An astute reader comments:
2. But can this presupposition be expressed (said) in this logic? Here is a little challenge for you Fressellians: translate 'Something exists' into standard logical notion. You will discover that it cannot be done. Briefly, if existence is instantiation, which property is it whose instantiation is the existence of something? Same problem with 'Nothing exists.' If existence is instantiation, which property is it whose non-instantiation is the nonexistence of anything? Similarly with 'Everthing exists' and 'Something does not exist.'
But couldn't we translate those expressions this way (assuming we have only two properties: a, b)?
1. "something exists" -> "there is an x that instantiates either a or b or ab"
2. "everything exists" -> "there is an x that instantiates a and there is a y that instantiates b and there is a z that instantiates ab"
3. "nothing exists" -> 1 is false
4. "something doesn't exist" -> 2 is false
I am afraid that doesn't work. We need focus only on on 'Some individual exists.' The reader's proposal could be put as follows. Given the properties F-ness and G-ness,
What 'Some individual exists' says is exactly what 'Either F-ness is instantiated or G-ness is instantiated' says.
I would insist however that they do not say the same thing, i.e., do not have the same meaning. The expression on the left says that some individual or other, nature unspecified, exists. The expression on the right, however, makes specific reference to the 'natures' F-ness and G-ness. Surely, 'Some individual exists' could be true even if there are are no individuals that are either Fs or Gs.
Note that it is not a matter of logic what properties there are. This is an extralogical question.
On the Frege-Russell treatment of existence, 'exist(s)' is a second-level predicate, a predicate of concepts, properties, propositional functions and cognate items. It is never an admissible predicate of individuals. Thus in this logic every affirmation of existence must say of some specified concept or property that it is instantiated, and every denial of existence must say of some specified concept or property that it fails of instantiation.
This approach runs into trouble when it comes to the perfectly meaningful and true 'Something exists' and 'Some individual exists.' For in these instances no concept or property can be specified whose instantiation is the existence of things or the existence of individuals. To head off an objection: self-identity won't work.
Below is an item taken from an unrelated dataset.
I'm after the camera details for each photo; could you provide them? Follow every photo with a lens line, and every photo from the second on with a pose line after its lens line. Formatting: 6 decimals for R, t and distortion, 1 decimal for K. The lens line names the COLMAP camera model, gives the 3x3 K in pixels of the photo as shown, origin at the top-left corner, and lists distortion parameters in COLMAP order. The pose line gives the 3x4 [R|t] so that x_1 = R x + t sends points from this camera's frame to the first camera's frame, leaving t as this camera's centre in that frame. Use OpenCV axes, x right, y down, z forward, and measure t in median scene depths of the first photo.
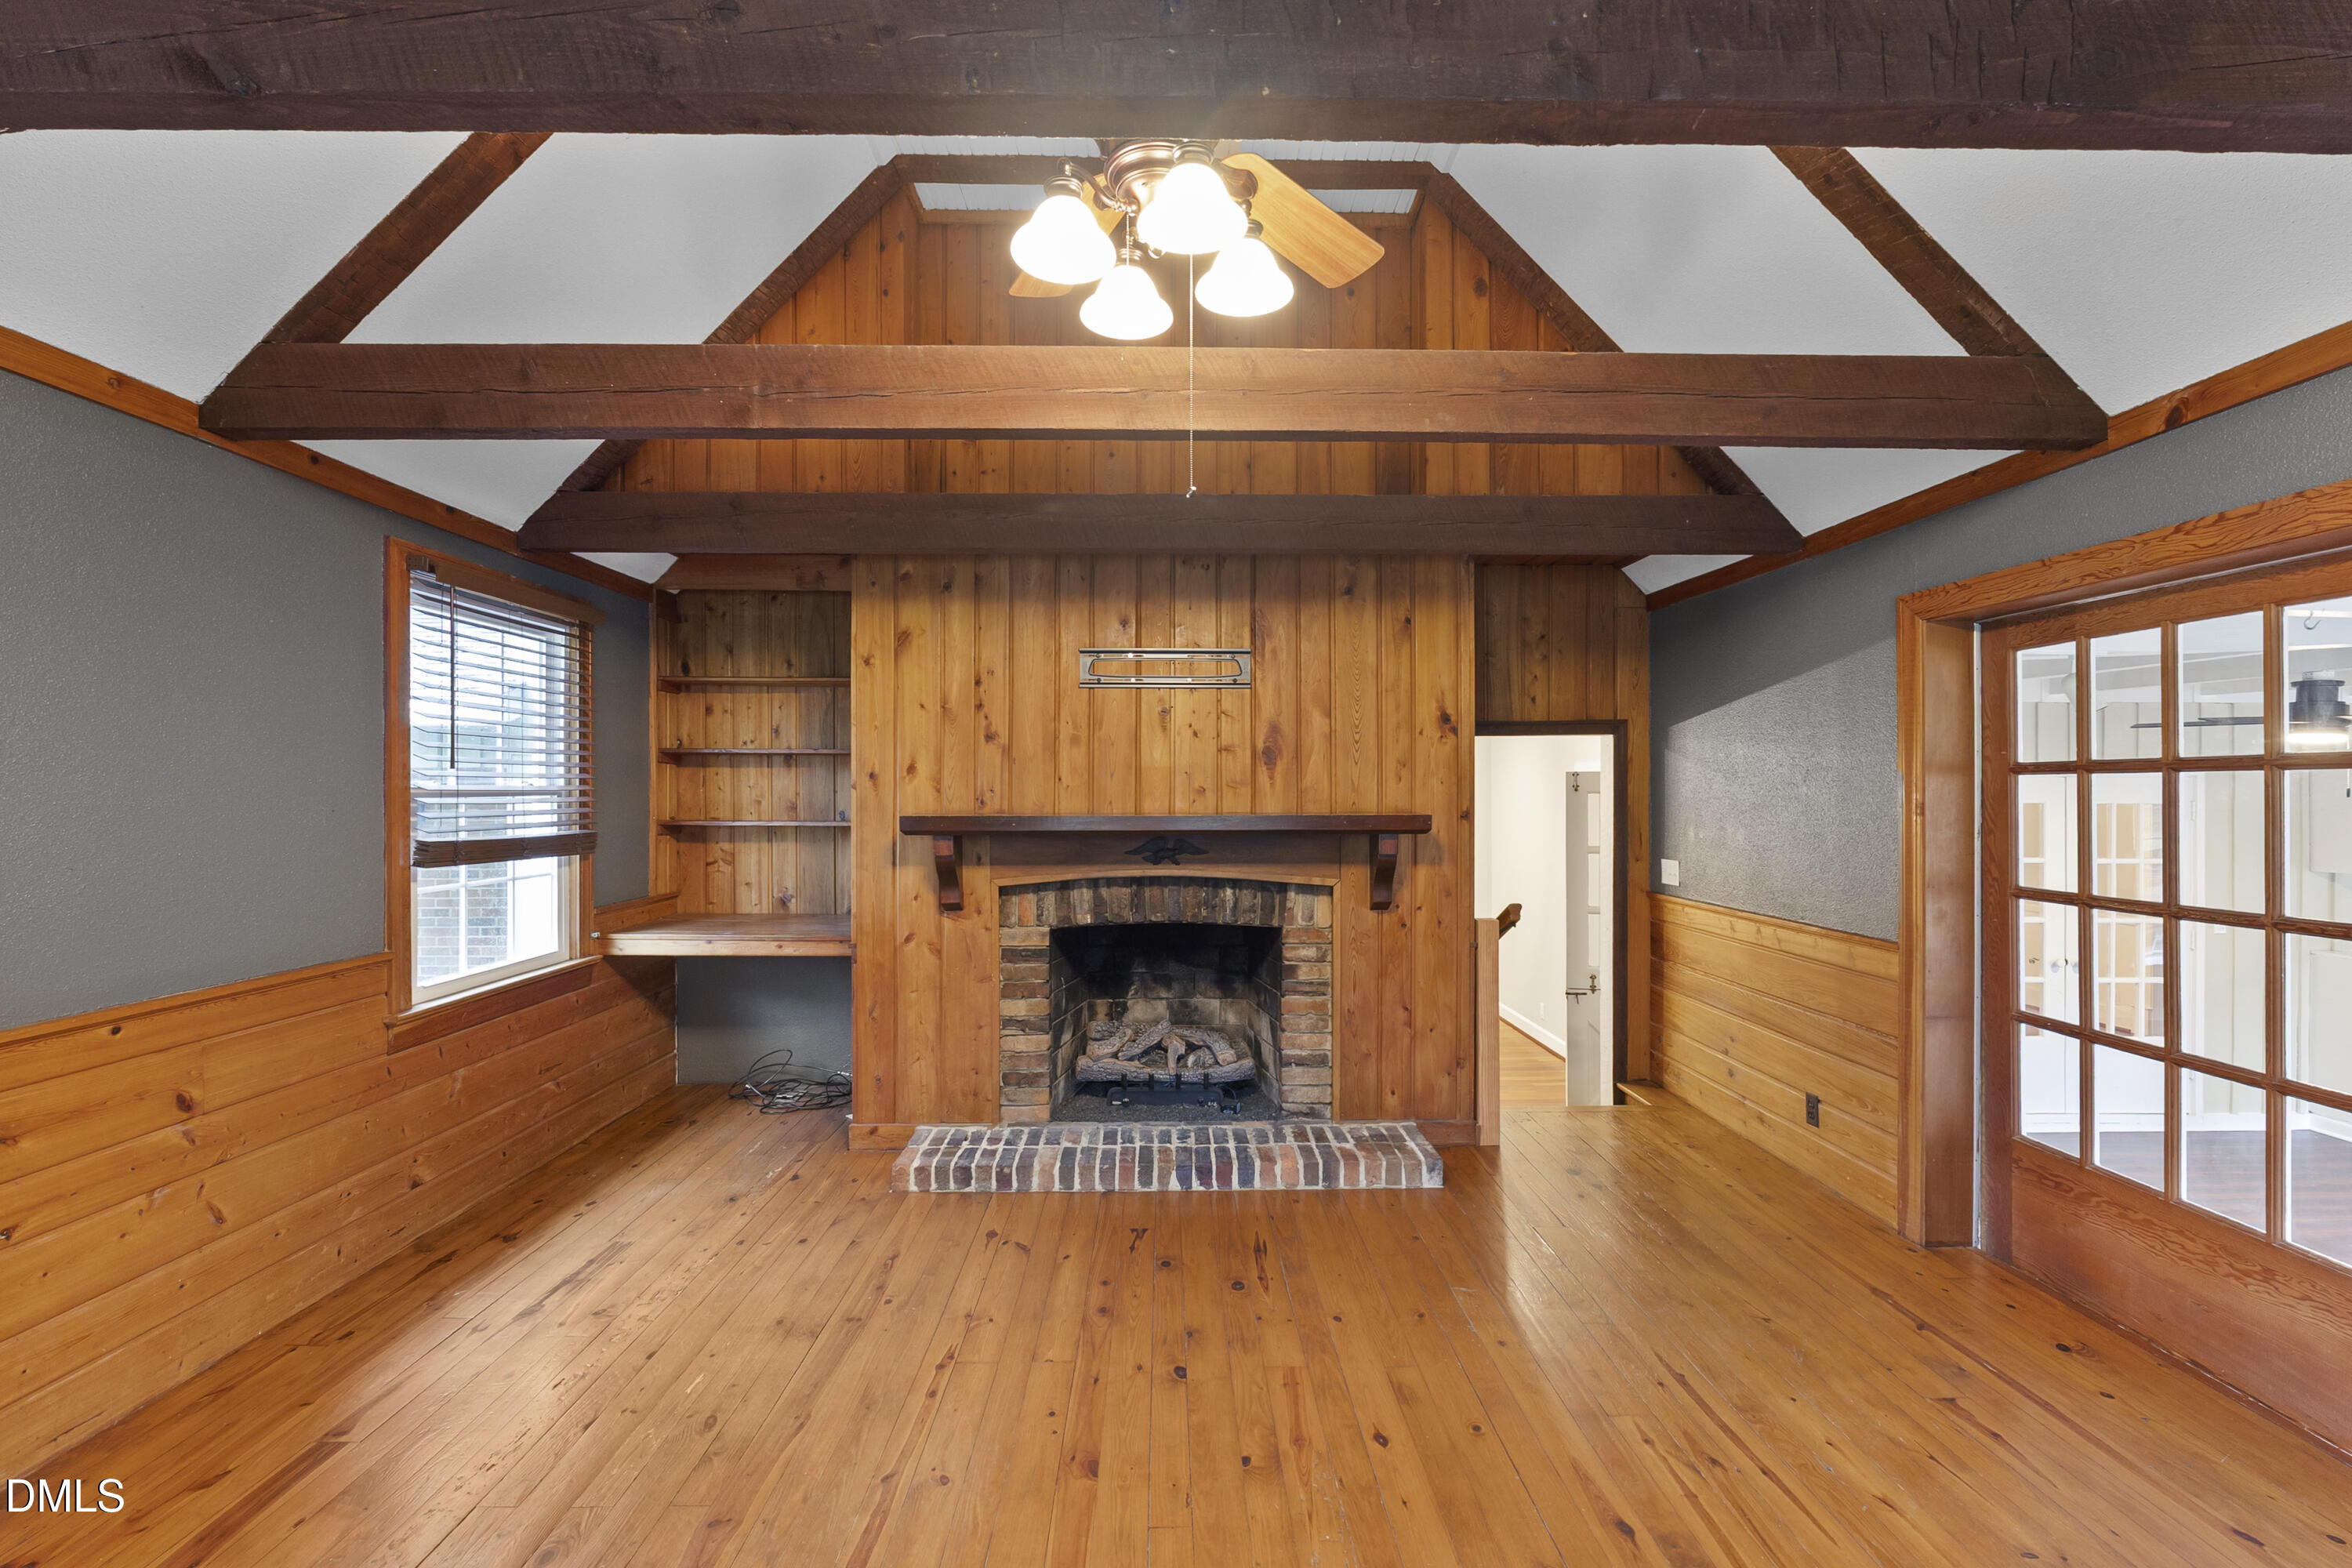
lens RADIAL K [[1049.8, 0, 1166.0], [0, 1049.8, 800.5], [0, 0, 1]] dist [-0.000115, 0.000172]
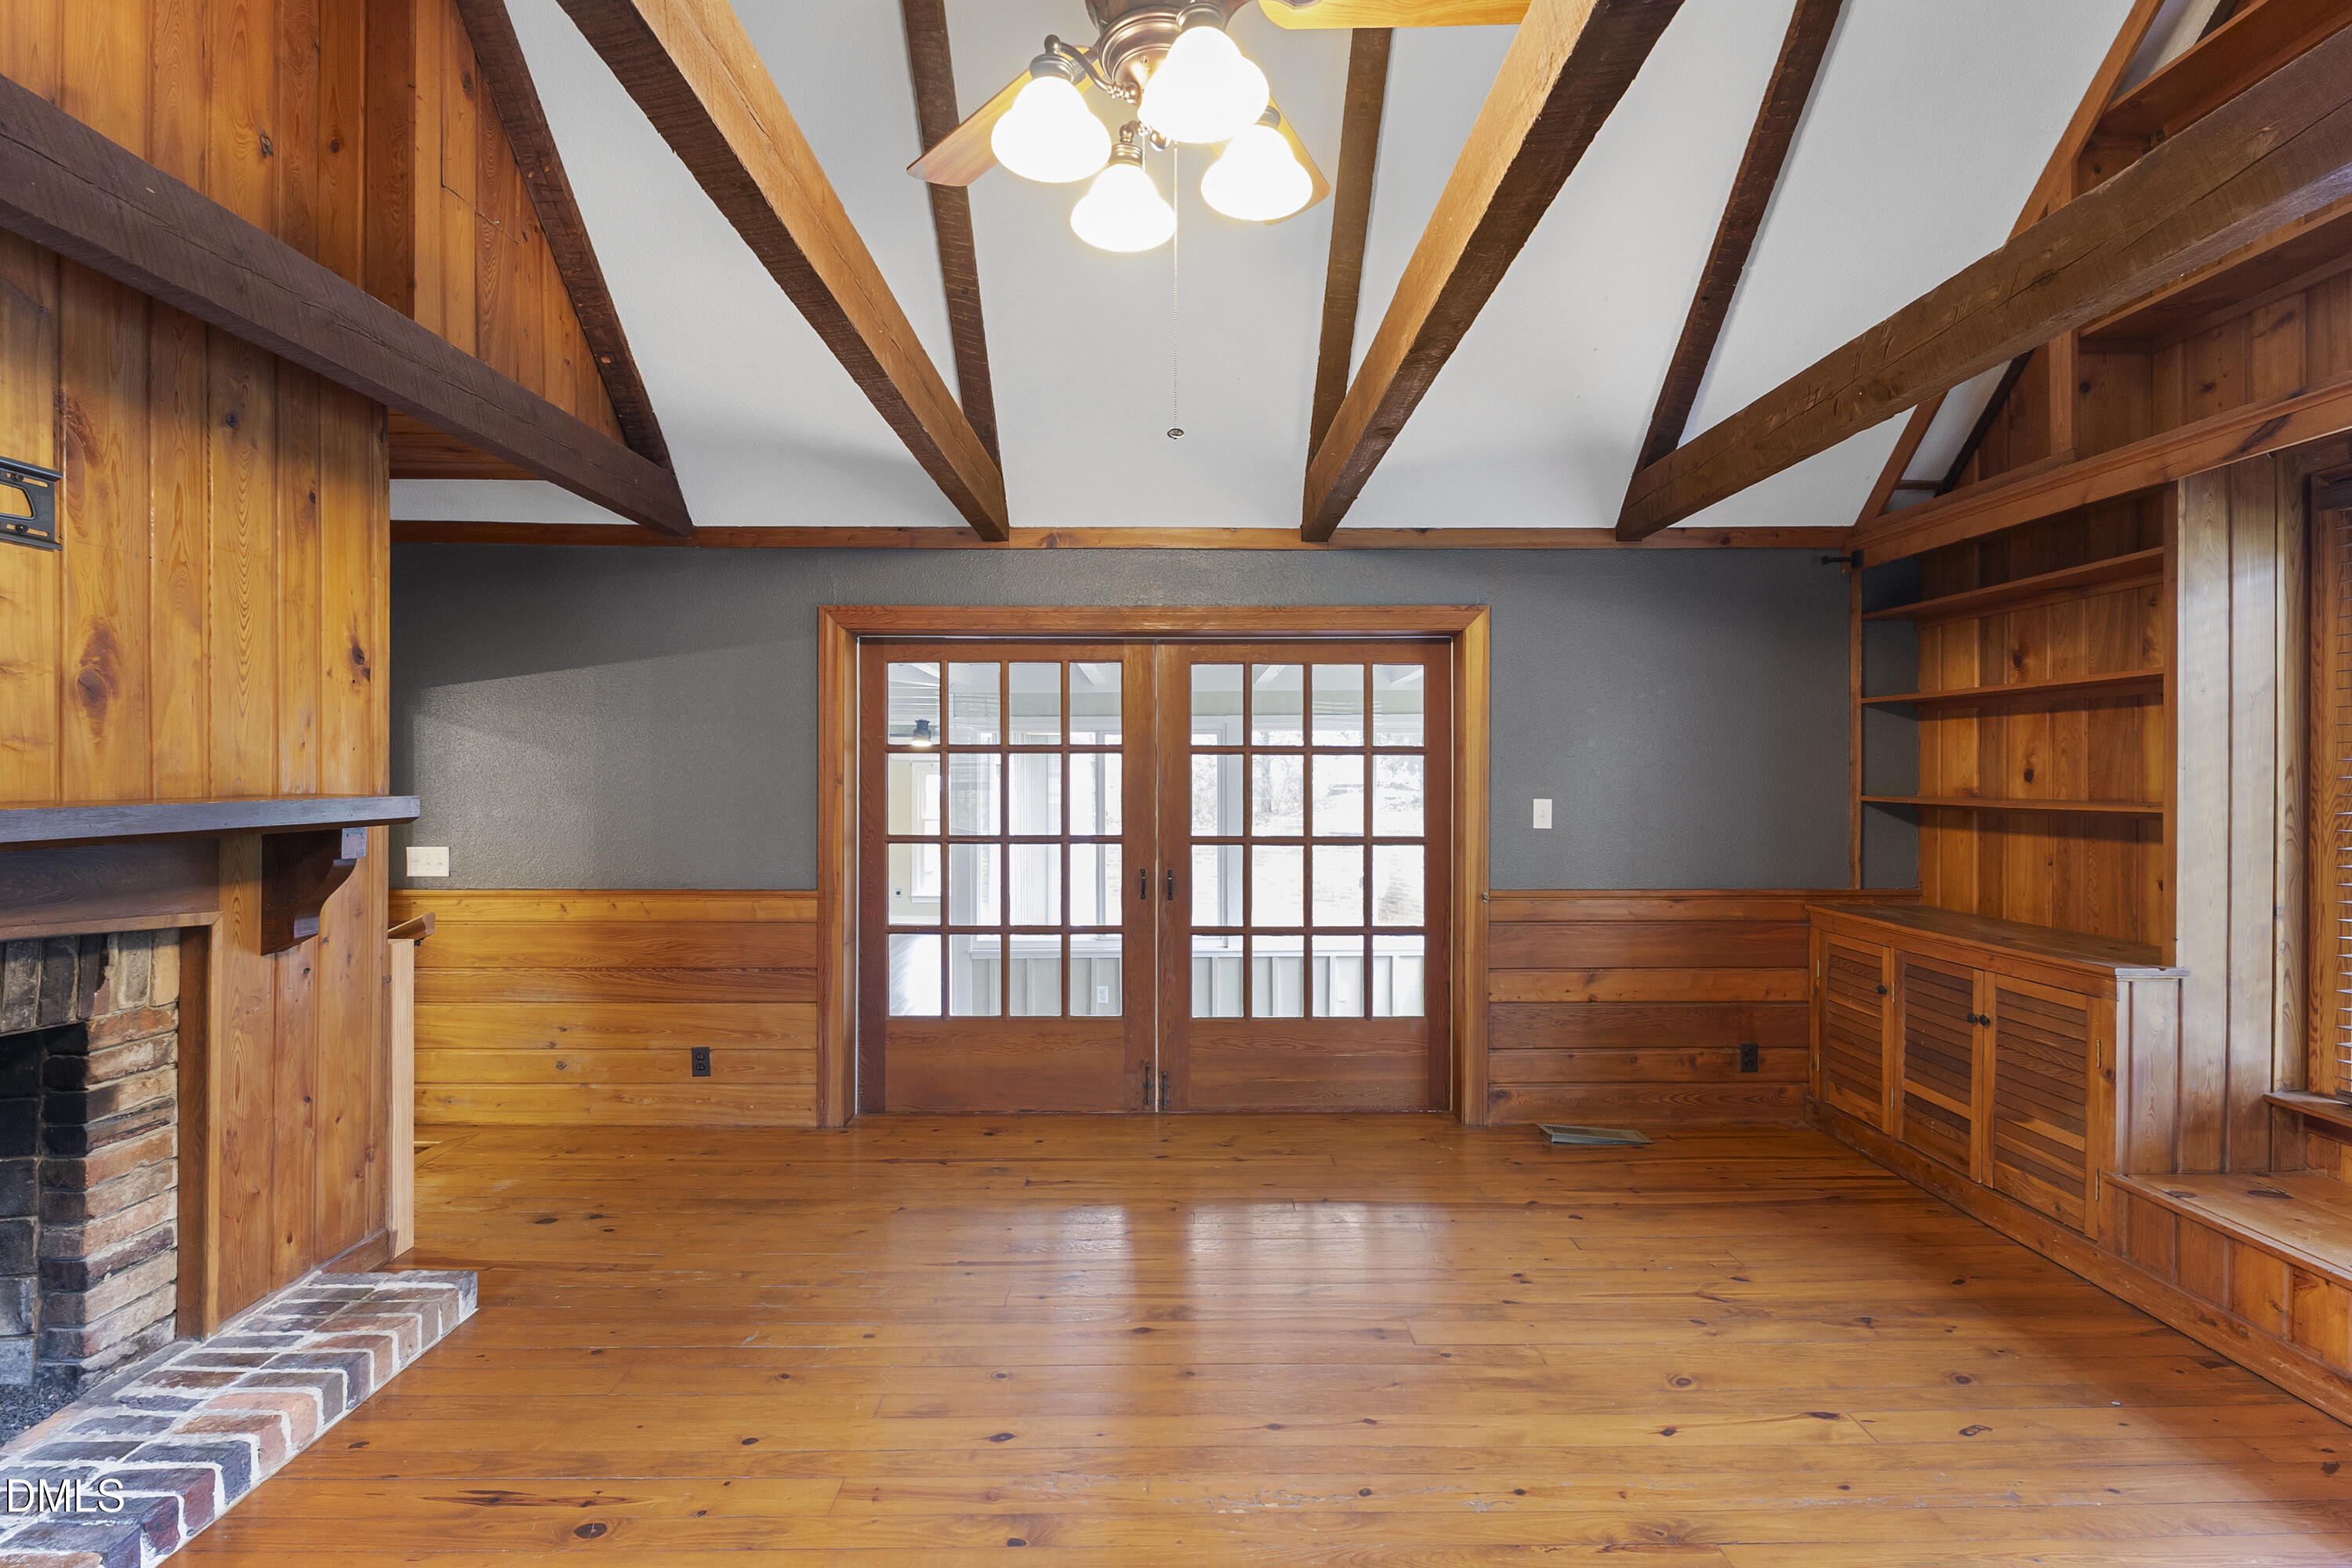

That there are individuals is a necessary presupposition of the Frege-Russell logic in that without it one cannot validly move from 'F-ness is instantiated' to 'Fs exist.' But it is a necessary presupposition that cannot be stated in the terms of the system. This fact, I believe, is one of the motivations for Wittgenstein's distinction between the sayable and the showable. What cannot be said, e.g., that there are individuals, is shown by the use of such individual variables as 'x.'
The paradox, I take it, is obvious. One cannot say that 'There are individuals' is inexpressible without saying 'There are individuals.' When Wittgenstein assures us that there is the Inexpressible, das Unaussprechliche, he leaves himself open to the retort: What is inexpressible? If he replies, 'That there are individuals,' then he is hoist by his own petard.
Surely it is true that there are individuals and therefore expressible, because just now expressed.
"The suicide of a thesis," says Peter Geach (Logic Matters, p. 265), "might be called Ludwig's self-mate . . . . " Here we may have an instance of it.